Plan sponsors that focus on health and wealth are often more likely to implement other benefits that they would not have been considered before, including life insurance, supplemental health benefits, and executive and retiree medical and retirement benefits, Caldwell added.

Understanding employee demographics and participant data can also help increase participation in benefits. Employee demographics were the focus of a second Benefitfocus webinar, “Digging into the Data: Case Studies in Controlling Health Care Costs.”

Rachel Uhrig, a senior financial analyst at Assurance Agency, noted that through examining data, her company has found fewer employees are needing emergency care due to COVID-19—down 10% compared with 2019. The company has instead been able to offer and encourage telemedicine. “This is due to a mind shift in going from in-person to online care. People are realizing that we can get the same services online that were once in person,” she explained.

Tamara Warn, a clinical analyst consultant at USI Insurance Services, said she noticed an increase in telemedicine as well, especially for mental health visits. She added that in the data she has seen, more employees are suffering with depression and anxiety, likely as a result of COVID-19. “Some of it is due to people worried about layoffs, if they will go back to work, and a lot of stress and anxiety in that,” she said.

Other companies are leveraging their data to pinpoint which programs best suit their employees’ needs while mitigating high-cost claims. American Eagle Outfitters partnered with Cigna to create a holistic program focused on physical, financial, emotional and social well-being with an emphasis on behavioral health.

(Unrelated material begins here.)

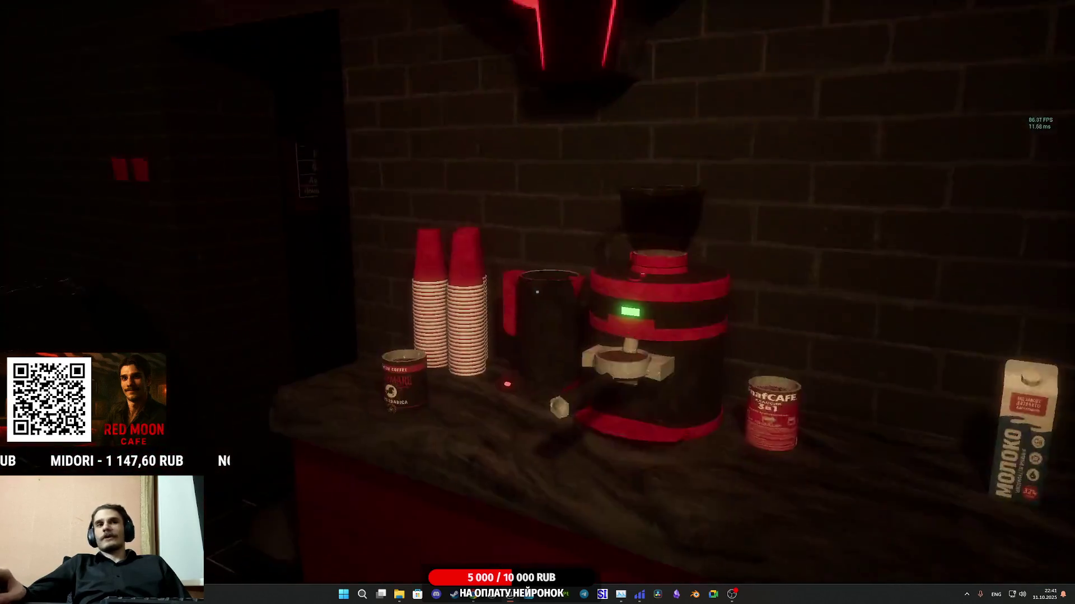
{"action": "left_click", "coordinate": [537, 292]}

Anthony Jarusinski, benefits manager at American Eagle, said the data and onsite health coaches Cigna offered have helped the company identify which health areas to focus on. “We notice if there is an uptick in pregnancy, hypertension, heart disease, etc., and there are programs within our TPA [third-party administrator] to help mitigate risk and high-cost claims,” he said.

Focusing on what the employee demographic is battling now decreases the chance of high costs in the future and reduces stress among employees, Jarusinski added. Because of the program’s success, the company has been able to maintain flat employee contributions throughout the past two years. “Through these programs, we are getting the engagement we need and that is reducing our claims cost,” he continued.

He urged companies to study participant data and offer voluntary benefits, even if the employee workforce seems healthy. As an example, he said American Eagle offers a program that allows employees to test for different genetic diseases, such as high blood pressure, diabetes and cancer.

“If you go status quo and believe that everything is going well, you’re going to be met with some problems down the road as chronic conditions pop up,” he said. “Make sure you have some access to your data to make sure that you know what’s going on with your employee population.”